Images within the entries are to be omitted; the remainder must be reproduced exactly.

[GIVEN DATA Boundary: Start]

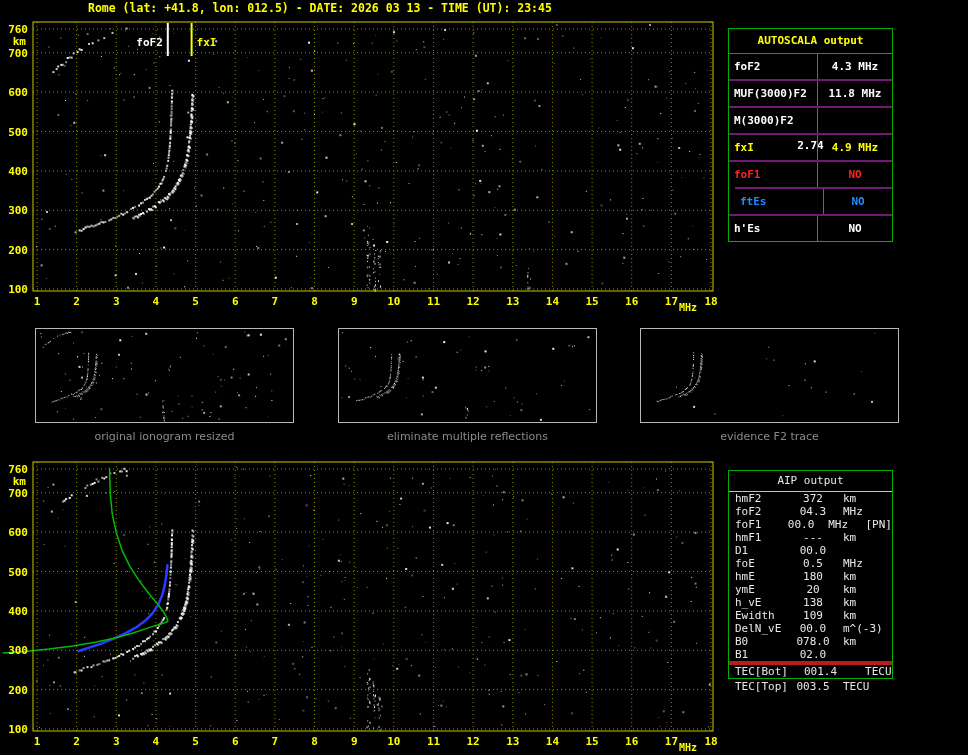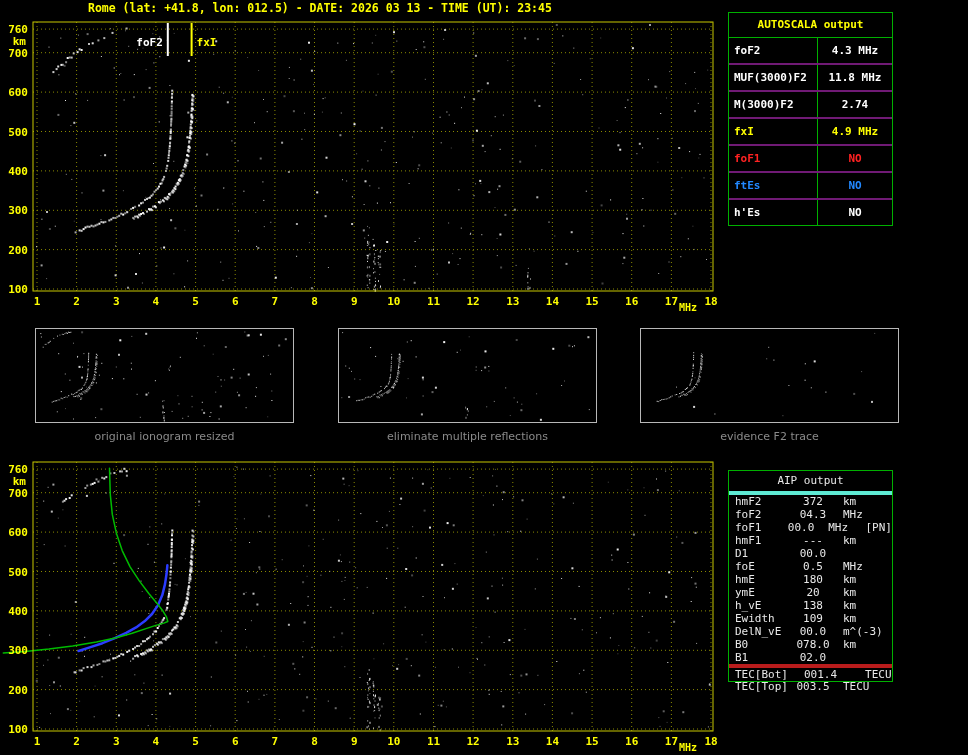--- a/index.html
+++ b/index.html
@@ -17,7 +17,7 @@
   .thumb-cap{position:absolute;top:430px;width:259px;text-align:center;color:#8a8a8a;
              font-family:"DejaVu Sans",sans-serif;font-size:11px;}
   #cap-0{left:35px;} #cap-1{left:338px;} #cap-2{left:640px;}
-  #as-table{position:absolute;left:728px;top:12px;width:163px;border:1px solid #00b000;background:#000;}
+  #as-table{position:absolute;left:728px;top:28px;width:163px;border:1px solid #00b000;background:#000;}
   .as-header{height:24px;line-height:24px;text-align:center;color:#ffff00;font-weight:bold;font-size:11px;
              border-bottom:1px solid #00b000;}
   .as-row{display:flex;height:25px;line-height:25px;font-weight:bold;font-size:11px;}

[GIVEN DATA Boundary: End]

» OUTPUT OF THE TASK:
--- a/index.html
+++ b/index.html
@@ -17,7 +17,7 @@
   .thumb-cap{position:absolute;top:430px;width:259px;text-align:center;color:#8a8a8a;
              font-family:"DejaVu Sans",sans-serif;font-size:11px;}
   #cap-0{left:35px;} #cap-1{left:338px;} #cap-2{left:640px;}
-  #as-table{position:absolute;left:728px;top:12px;width:163px;border:1px solid #00b000;background:#000;}
+  #as-table{position:absolute;left:728px;top:28px;width:163px;border:1px solid #00b000;background:#000;}
   .as-header{height:24px;line-height:24px;text-align:center;color:#ffff00;font-weight:bold;font-size:11px;
              border-bottom:1px solid #00b000;}
   .as-row{display:flex;height:25px;line-height:25px;font-weight:bold;font-size:11px;}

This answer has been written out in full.